Instructions to follow
Please print, word for word, the lines of the records from the line with "больше действий для" to the line with "SOLEC NAD WISŁĄ (1)", including both of those lines. Leave the pictures out of your answer.

Information supplied
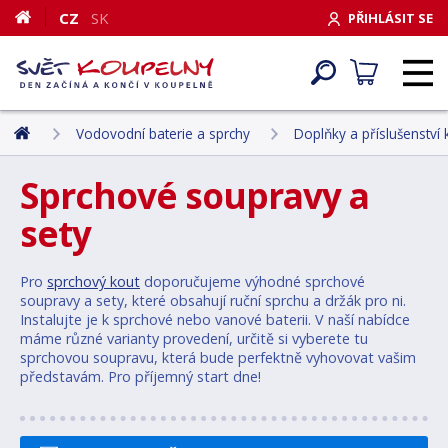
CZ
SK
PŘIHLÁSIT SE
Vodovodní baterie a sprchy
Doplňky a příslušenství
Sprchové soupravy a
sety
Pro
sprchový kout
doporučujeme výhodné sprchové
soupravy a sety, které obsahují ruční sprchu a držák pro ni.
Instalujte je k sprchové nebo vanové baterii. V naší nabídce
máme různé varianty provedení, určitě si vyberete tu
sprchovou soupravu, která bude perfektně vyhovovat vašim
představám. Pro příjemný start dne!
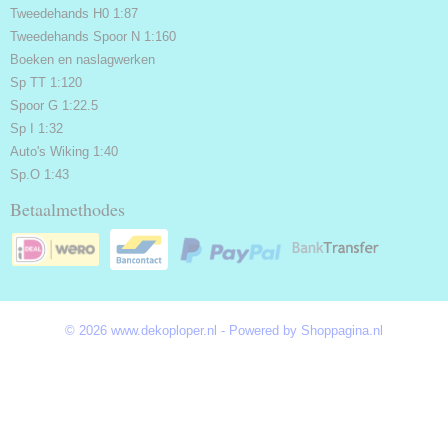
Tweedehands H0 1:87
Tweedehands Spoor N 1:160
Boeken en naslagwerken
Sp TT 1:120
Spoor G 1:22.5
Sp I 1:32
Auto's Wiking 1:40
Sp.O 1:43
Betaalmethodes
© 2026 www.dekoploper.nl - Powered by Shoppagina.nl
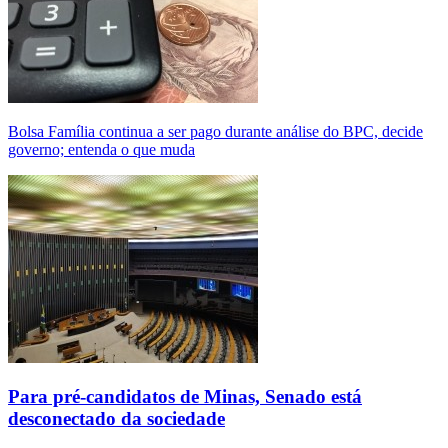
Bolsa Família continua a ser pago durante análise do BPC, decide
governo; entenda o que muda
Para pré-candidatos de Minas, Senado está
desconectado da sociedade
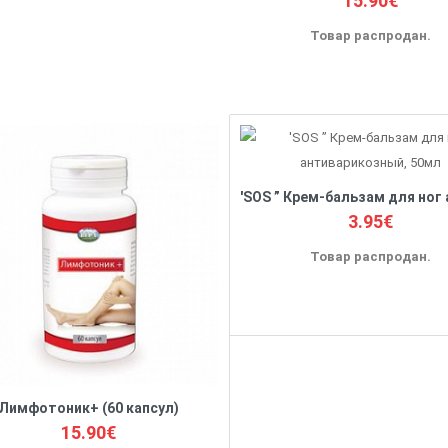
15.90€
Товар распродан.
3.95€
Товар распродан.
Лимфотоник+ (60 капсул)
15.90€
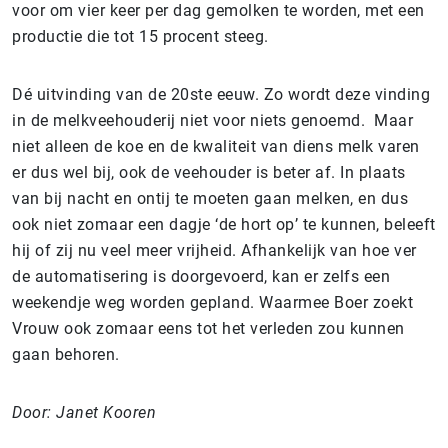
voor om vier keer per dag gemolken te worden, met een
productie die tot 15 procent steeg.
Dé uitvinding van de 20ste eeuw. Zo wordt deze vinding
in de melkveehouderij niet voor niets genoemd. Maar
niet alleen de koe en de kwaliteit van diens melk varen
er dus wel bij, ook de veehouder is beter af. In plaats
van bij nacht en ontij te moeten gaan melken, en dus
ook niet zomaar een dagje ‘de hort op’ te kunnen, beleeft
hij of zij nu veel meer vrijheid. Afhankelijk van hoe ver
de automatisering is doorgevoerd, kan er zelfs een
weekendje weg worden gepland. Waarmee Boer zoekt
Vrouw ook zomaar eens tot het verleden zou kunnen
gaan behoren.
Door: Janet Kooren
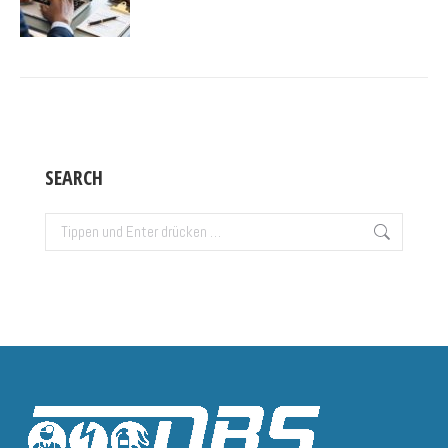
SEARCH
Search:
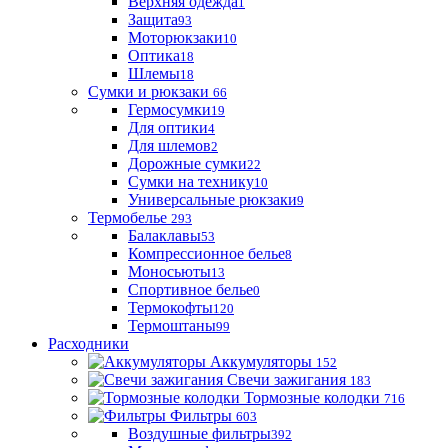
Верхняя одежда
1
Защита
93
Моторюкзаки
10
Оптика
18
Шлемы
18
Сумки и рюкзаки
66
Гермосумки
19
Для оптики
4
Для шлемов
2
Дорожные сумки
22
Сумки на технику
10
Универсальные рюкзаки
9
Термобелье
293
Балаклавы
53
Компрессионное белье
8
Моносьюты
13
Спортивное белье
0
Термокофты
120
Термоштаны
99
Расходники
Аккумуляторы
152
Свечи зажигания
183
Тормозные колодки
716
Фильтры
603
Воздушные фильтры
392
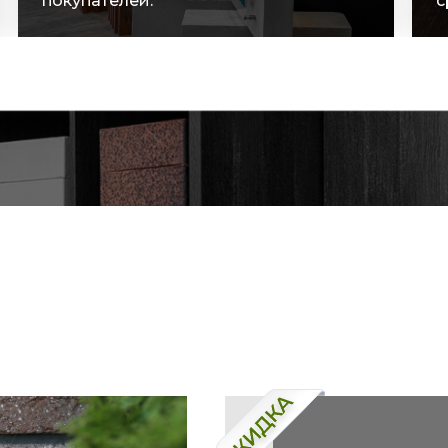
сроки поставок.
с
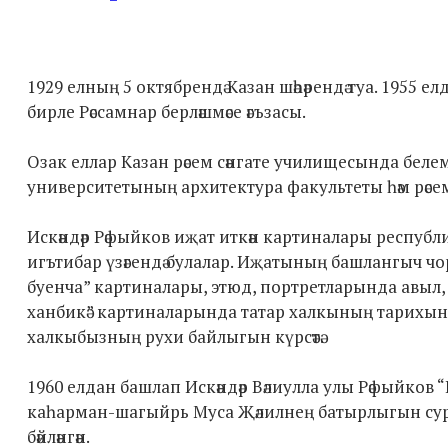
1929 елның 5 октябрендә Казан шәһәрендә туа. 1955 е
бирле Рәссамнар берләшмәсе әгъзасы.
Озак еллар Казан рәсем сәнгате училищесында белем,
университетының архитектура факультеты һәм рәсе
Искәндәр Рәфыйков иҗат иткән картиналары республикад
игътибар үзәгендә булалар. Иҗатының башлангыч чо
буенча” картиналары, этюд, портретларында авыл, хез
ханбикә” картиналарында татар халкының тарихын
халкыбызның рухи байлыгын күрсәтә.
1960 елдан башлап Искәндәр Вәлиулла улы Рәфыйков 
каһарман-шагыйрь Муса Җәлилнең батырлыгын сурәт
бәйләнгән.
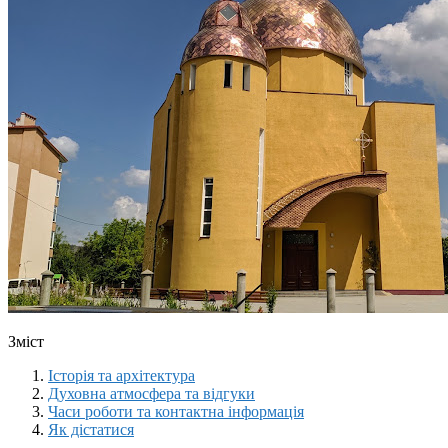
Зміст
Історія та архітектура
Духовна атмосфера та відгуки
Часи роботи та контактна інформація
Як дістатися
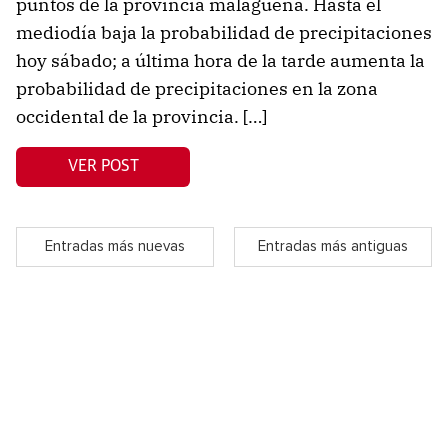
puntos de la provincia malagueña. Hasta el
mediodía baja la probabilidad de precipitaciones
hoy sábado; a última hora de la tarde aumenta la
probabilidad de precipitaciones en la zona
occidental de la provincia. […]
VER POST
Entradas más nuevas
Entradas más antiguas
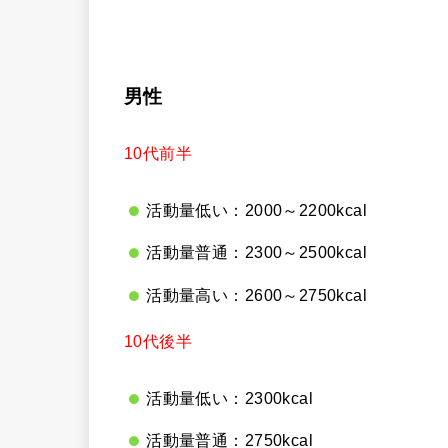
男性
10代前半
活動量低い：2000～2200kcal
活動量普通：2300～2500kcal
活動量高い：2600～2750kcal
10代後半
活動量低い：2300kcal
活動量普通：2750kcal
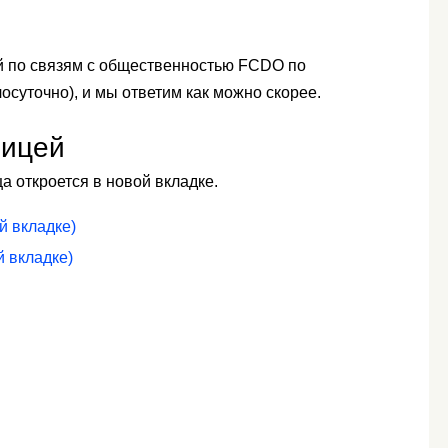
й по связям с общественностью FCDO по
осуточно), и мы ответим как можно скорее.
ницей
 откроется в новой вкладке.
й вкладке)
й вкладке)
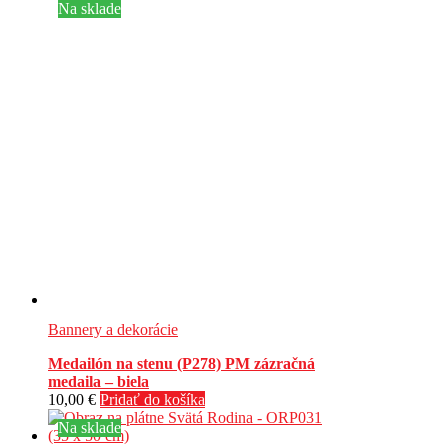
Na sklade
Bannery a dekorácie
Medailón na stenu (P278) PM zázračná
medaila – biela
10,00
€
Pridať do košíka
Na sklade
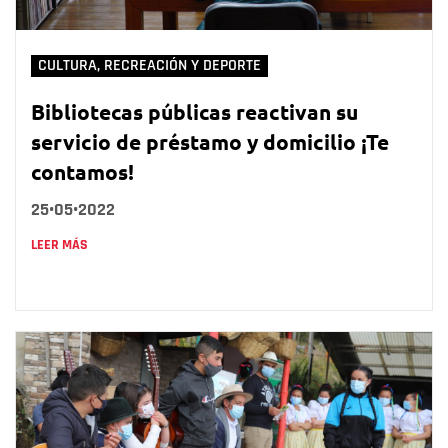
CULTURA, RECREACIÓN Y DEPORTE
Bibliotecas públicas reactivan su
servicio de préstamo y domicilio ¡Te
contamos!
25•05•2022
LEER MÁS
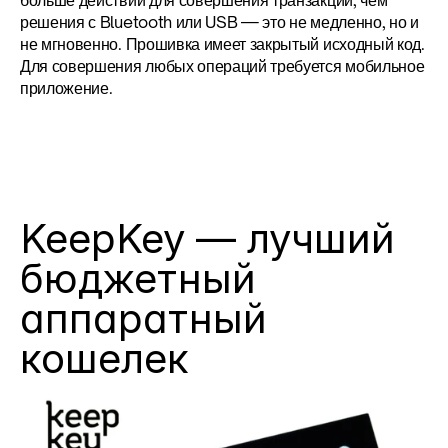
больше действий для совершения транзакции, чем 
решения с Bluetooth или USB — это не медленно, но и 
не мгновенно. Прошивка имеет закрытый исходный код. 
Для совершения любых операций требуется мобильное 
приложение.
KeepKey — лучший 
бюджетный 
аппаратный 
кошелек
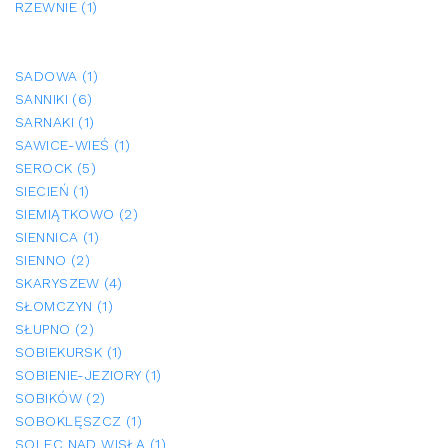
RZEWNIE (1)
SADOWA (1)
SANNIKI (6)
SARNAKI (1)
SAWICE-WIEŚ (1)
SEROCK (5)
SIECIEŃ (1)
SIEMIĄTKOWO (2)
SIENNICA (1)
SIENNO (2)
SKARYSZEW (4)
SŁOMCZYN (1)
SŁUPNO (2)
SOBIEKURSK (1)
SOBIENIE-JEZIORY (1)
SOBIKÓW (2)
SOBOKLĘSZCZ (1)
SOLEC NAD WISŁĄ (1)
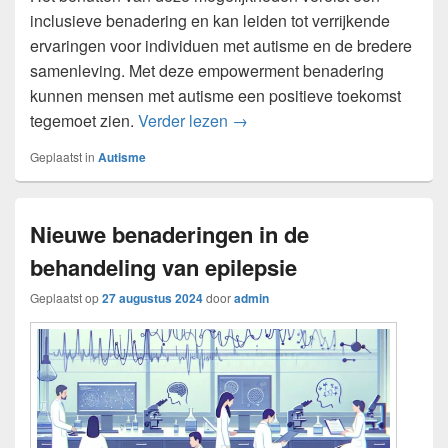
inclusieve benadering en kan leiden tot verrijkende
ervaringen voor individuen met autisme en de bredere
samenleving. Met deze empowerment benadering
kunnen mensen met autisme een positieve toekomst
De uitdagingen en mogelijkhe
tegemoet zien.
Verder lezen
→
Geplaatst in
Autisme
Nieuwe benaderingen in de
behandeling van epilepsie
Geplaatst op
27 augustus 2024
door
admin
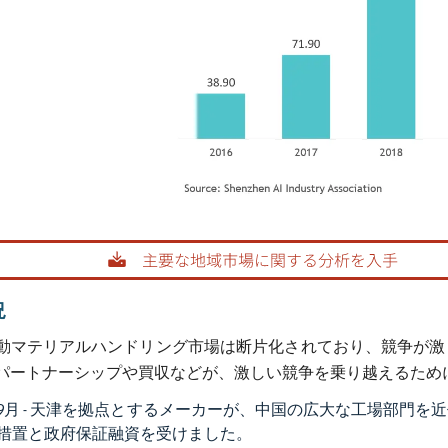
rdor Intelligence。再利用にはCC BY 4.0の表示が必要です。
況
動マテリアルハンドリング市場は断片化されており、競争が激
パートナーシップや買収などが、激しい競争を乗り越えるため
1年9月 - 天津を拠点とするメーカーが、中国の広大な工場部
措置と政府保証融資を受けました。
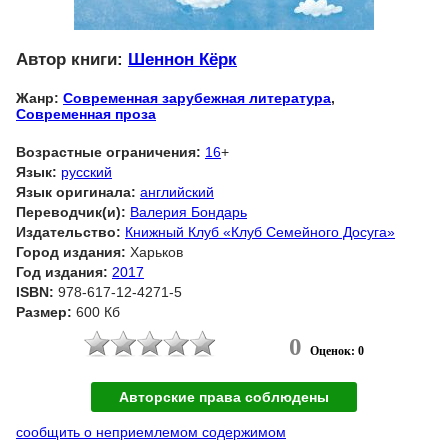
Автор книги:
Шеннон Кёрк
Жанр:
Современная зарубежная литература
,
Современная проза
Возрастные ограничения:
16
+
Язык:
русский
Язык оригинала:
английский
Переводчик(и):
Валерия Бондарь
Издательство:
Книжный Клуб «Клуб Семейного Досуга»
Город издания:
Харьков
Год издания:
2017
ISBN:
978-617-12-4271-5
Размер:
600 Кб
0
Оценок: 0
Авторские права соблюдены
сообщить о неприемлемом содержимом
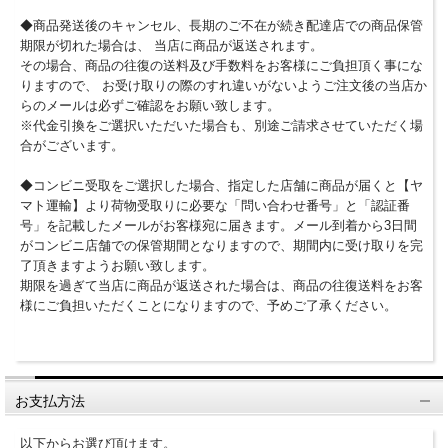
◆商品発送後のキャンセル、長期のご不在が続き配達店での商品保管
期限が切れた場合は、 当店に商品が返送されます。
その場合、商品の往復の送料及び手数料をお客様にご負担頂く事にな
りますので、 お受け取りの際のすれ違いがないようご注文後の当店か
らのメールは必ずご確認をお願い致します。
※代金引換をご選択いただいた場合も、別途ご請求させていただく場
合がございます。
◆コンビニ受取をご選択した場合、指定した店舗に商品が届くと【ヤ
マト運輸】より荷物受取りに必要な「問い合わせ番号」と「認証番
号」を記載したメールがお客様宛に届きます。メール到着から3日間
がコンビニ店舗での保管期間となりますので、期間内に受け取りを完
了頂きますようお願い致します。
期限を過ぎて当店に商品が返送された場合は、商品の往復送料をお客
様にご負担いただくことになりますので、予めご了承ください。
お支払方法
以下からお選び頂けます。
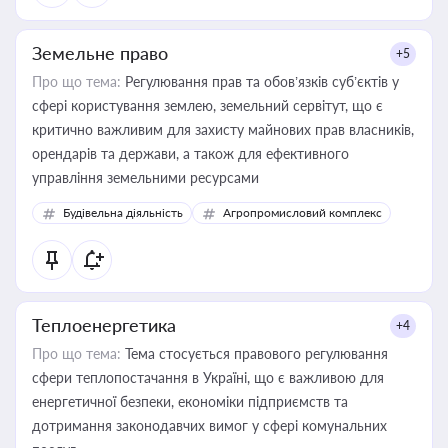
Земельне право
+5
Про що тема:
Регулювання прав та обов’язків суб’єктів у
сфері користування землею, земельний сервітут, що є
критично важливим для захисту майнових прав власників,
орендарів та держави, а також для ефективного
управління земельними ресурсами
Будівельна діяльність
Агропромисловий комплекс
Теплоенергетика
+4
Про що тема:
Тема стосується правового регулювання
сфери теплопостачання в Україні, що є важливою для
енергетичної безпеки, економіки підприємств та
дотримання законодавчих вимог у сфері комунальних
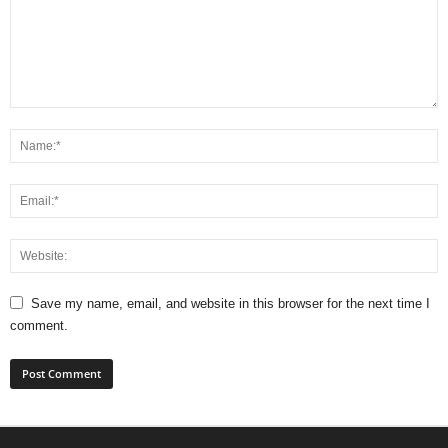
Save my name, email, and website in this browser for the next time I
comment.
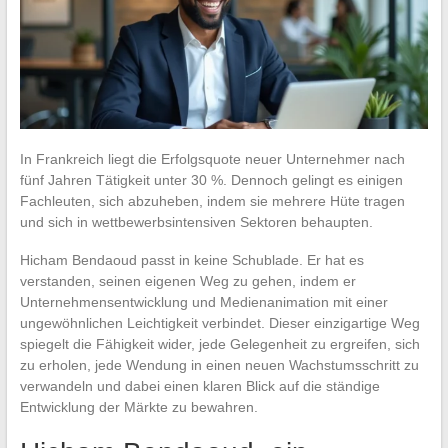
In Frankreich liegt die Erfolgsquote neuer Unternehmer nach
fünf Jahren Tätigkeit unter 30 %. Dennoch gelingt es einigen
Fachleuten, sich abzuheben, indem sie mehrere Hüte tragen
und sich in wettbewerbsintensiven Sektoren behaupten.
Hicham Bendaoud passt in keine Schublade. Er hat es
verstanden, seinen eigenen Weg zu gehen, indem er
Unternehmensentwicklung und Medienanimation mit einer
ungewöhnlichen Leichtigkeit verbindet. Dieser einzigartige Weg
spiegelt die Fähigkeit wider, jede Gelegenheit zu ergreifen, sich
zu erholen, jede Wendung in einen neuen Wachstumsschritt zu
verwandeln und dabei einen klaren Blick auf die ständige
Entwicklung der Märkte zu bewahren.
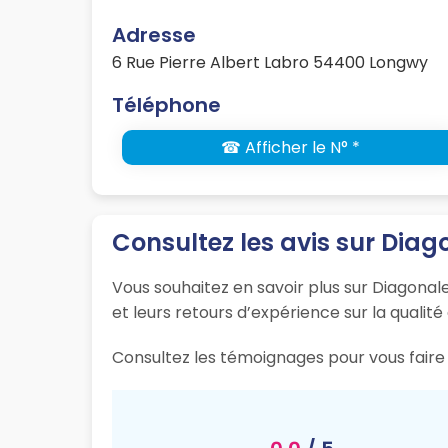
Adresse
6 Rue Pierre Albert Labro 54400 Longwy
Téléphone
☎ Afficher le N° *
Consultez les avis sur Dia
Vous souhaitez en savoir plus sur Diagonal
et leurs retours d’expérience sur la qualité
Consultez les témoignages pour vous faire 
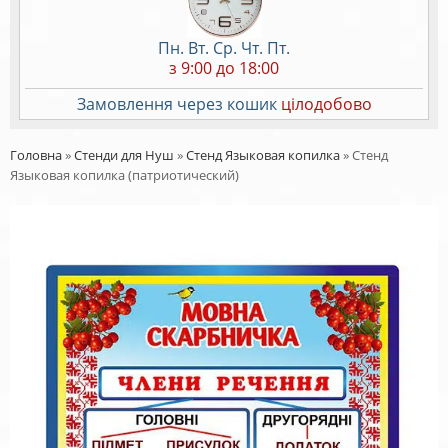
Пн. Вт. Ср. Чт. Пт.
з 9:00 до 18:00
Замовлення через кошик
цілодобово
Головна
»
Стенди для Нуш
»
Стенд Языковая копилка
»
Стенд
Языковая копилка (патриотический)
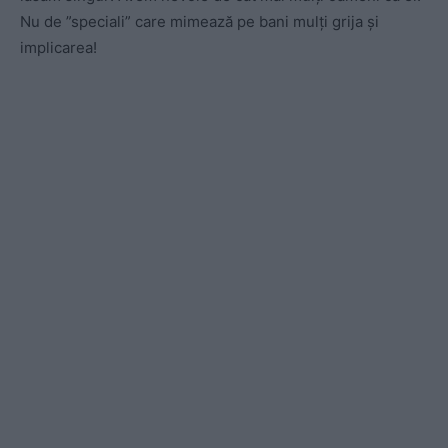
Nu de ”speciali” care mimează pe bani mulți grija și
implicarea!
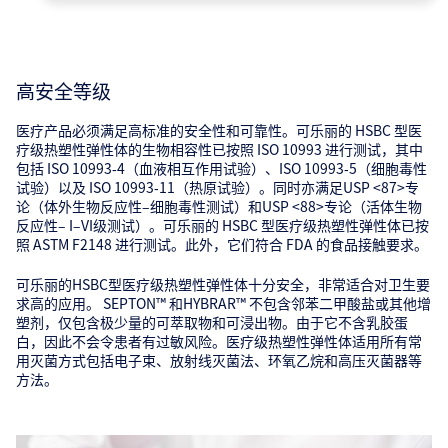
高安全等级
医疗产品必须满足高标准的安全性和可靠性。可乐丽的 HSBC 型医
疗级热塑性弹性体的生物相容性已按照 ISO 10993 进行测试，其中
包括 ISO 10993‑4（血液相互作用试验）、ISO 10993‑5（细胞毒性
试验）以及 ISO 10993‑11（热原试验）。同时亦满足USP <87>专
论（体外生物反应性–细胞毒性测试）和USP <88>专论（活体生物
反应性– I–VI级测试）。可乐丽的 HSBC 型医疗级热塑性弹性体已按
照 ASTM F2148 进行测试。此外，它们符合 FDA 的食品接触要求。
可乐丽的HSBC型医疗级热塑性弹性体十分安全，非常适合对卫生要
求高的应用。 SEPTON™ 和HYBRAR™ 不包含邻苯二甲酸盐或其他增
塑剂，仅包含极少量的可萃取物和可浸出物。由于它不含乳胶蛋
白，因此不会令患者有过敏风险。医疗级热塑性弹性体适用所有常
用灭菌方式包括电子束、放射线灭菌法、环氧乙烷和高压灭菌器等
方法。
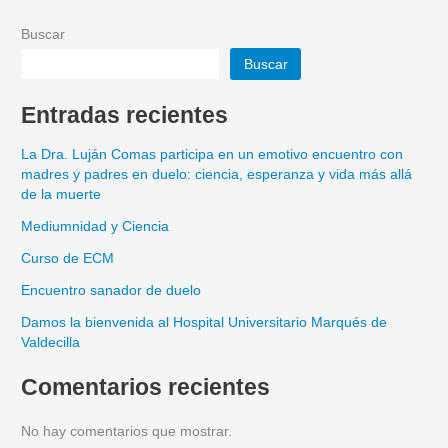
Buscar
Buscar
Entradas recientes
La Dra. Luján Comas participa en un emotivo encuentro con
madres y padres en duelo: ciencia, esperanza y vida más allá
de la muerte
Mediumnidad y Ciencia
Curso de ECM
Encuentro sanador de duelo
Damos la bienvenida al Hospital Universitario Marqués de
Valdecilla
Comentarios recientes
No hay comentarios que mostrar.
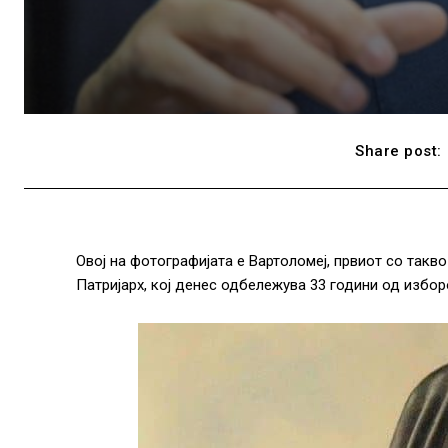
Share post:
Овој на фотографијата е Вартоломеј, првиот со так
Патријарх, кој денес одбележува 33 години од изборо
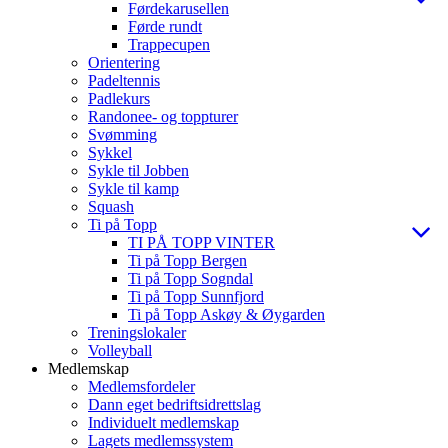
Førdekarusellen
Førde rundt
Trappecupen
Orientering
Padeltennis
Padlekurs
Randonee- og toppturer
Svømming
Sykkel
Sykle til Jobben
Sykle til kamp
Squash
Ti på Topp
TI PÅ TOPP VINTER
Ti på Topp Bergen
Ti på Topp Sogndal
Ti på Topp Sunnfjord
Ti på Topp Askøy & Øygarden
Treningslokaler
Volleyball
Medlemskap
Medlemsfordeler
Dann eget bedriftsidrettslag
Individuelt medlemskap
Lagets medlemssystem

Task output
больше действий для совершения транзакции, чем 
решения с Bluetooth или USB — это не медленно, но и 
не мгновенно. Прошивка имеет закрытый исходный код. 
Для совершения любых операций требуется мобильное 
приложение.
KeepKey — лучший 
бюджетный 
аппаратный 
кошелек
RZEWNIE (1)
SADOWA (1)
SANNIKI (6)
SARNAKI (1)
SAWICE-WIEŚ (1)
SEROCK (5)
SIECIEŃ (1)
SIEMIĄTKOWO (2)
SIENNICA (1)
SIENNO (2)
SKARYSZEW (4)
SŁOMCZYN (1)
SŁUPNO (2)
SOBIEKURSK (1)
SOBIENIE-JEZIORY (1)
SOBIKÓW (2)
SOBOKLĘSZCZ (1)
SOLEC NAD WISŁĄ (1)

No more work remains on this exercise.